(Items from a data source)
•••

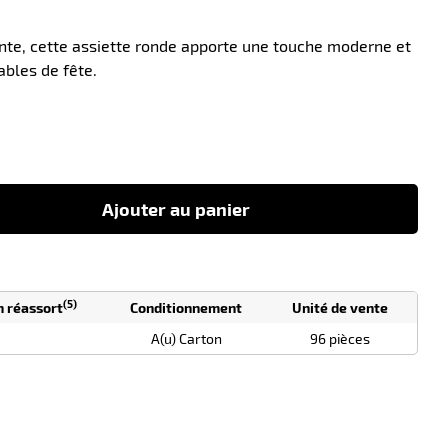
ante, cette assiette ronde apporte une touche moderne et
ables de fête.
-10
Ajouter au panier
(5)
n réassort
Conditionnement
Unité de vente
A(u) Carton
96 pièces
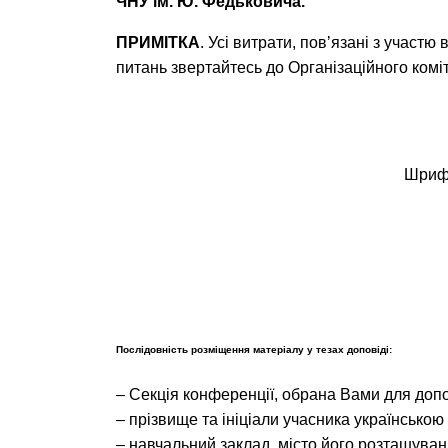
ЧНУ ім
.
Ю
.
Федьковича
.
ПРИМІТКА
. Усі витрати, повʼязані з участ
питань звертайтесь до Організаційного комі
Шрифт
Послідовність розміщення матеріалу у тезах доповіді:
– Секція конференції, обрана Вами для допо
– прізвище та ініціали учасника українсько
– навчальний заклад, місто його розташуванн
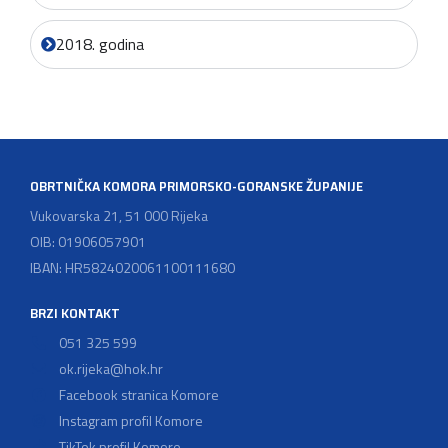
2018. godina
OBRTNIČKA KOMORA PRIMORSKO-GORANSKE ŽUPANIJE
Vukovarska 21, 51 000 Rijeka
OIB: 01906057901
IBAN: HR5824020061100111680
BRZI KONTAKT
051 325 599
ok.rijeka@hok.hr
Facebook stranica Komore
Instagram profil Komore
TikTok profil Komore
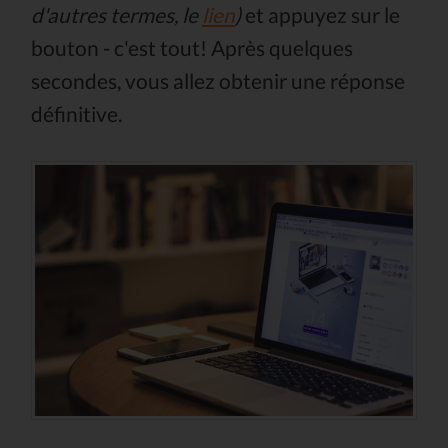
d'autres termes, le
lien
)
et appuyez sur le
bouton - c'est tout! Après quelques
secondes, vous allez obtenir une réponse
définitive.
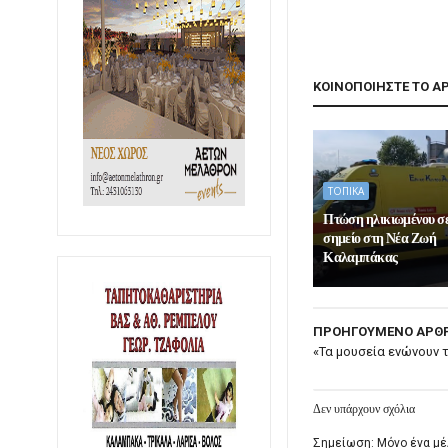
ΚΟΙΝΟΠΟΙΗΣΤΕ ΤΟ Α
ΤΟΠΙΚΑ
Πτώση ηλικιωμένου σ
σημείο στη Νέα Ζωή
Καλαμπάκας
ΠΡΟΗΓΟΥΜΕΝΟ ΑΡΘ
«Τα μουσεία ενώνουν 
Δεν υπάρχουν σχόλια
Σημείωση: Μόνο ένα μέ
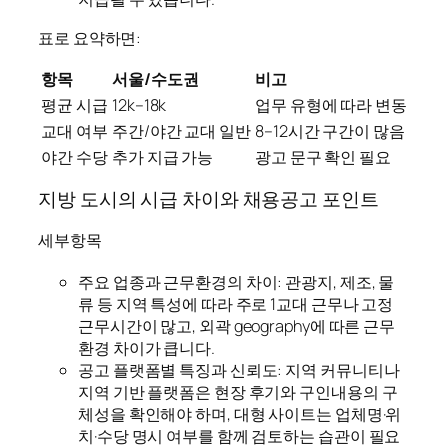
표로 요약하면:
항목
서울/수도권
비고
평균 시급
12k–18k
업무 유형에 따라 변동
교대 여부
주간/야간 교대 일반
8–12시간 구간이 많음
야간 수당
추가 지급 가능
광고 문구 확인 필요
지방 도시의 시급 차이와 채용공고 포인트
세부항목
주요 업종과 근무환경의 차이: 관광지, 제조, 물
류 등 지역 특성에 따라 주로 1교대 근무나 고정
근무시간이 많고, 외곽 geography에 따른 근무
환경 차이가 큽니다.
공고 플랫폼별 특징과 신뢰도: 지역 커뮤니티나
지역 기반 플랫폼은 현장 후기와 구인내용의 구
체성을 확인해야 하며, 대형 사이트는 업체명·위
치·수당 명시 여부를 함께 검토하는 습관이 필요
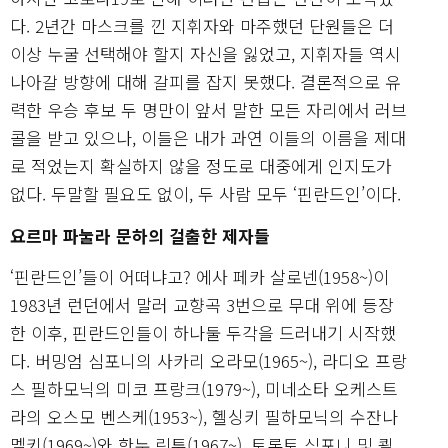
다. 2년간 마스크를 낀 지휘자와 마주했던 단원들은 더
이상 누굴 선택해야 할지 자신을 잃었고, 지휘자들 역시
나아갈 방향에 대해 갈피를 잡지 못했다. 결론적으로 유
력한 우승 후보 두 명만이 앞서 말한 모든 자리에서 러브
콜을 받고 있으나, 이들은 내가 과연 이들의 이름을 제대
로 적었는지 확실하지 않을 정도로 대중에게 인지도가
없다. 두말할 필요도 없이, 두 사람 모두 ‘핀란드인’이다.
요르마 파눌라 문하의 걸출한 제자들
‘핀란드인’들이 어떠냐고? 에사 페카 살로넨(1958~)이
1983년 런던에서 말러 교향곡 3번으로 무대 위에 등장
한 이후, 핀란드인들이 하나둘 두각을 드러내기 시작했
다. 버밍엄 심포니의 사카리 오라모(1965~), 라디오 프랑
스 필하모닉의 미코 프랑크(1979~), 미네소타 오케스트
라의 오스모 벤스케(1953~), 헬싱키 필하모닉의 수잔나
멜키(1969~)와 한누 린투(1967~), 토론토 심포니 및 쾰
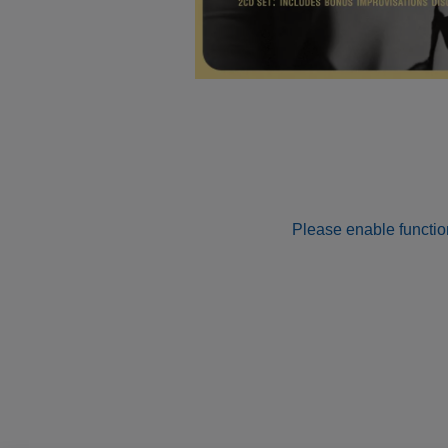
Please enable function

•••

• [REQUIRED WORK]:
Go through the entries above and copy each line with "profil" in it.

• [REPLY]:
Instagram profil Komore
TikTok profil Komore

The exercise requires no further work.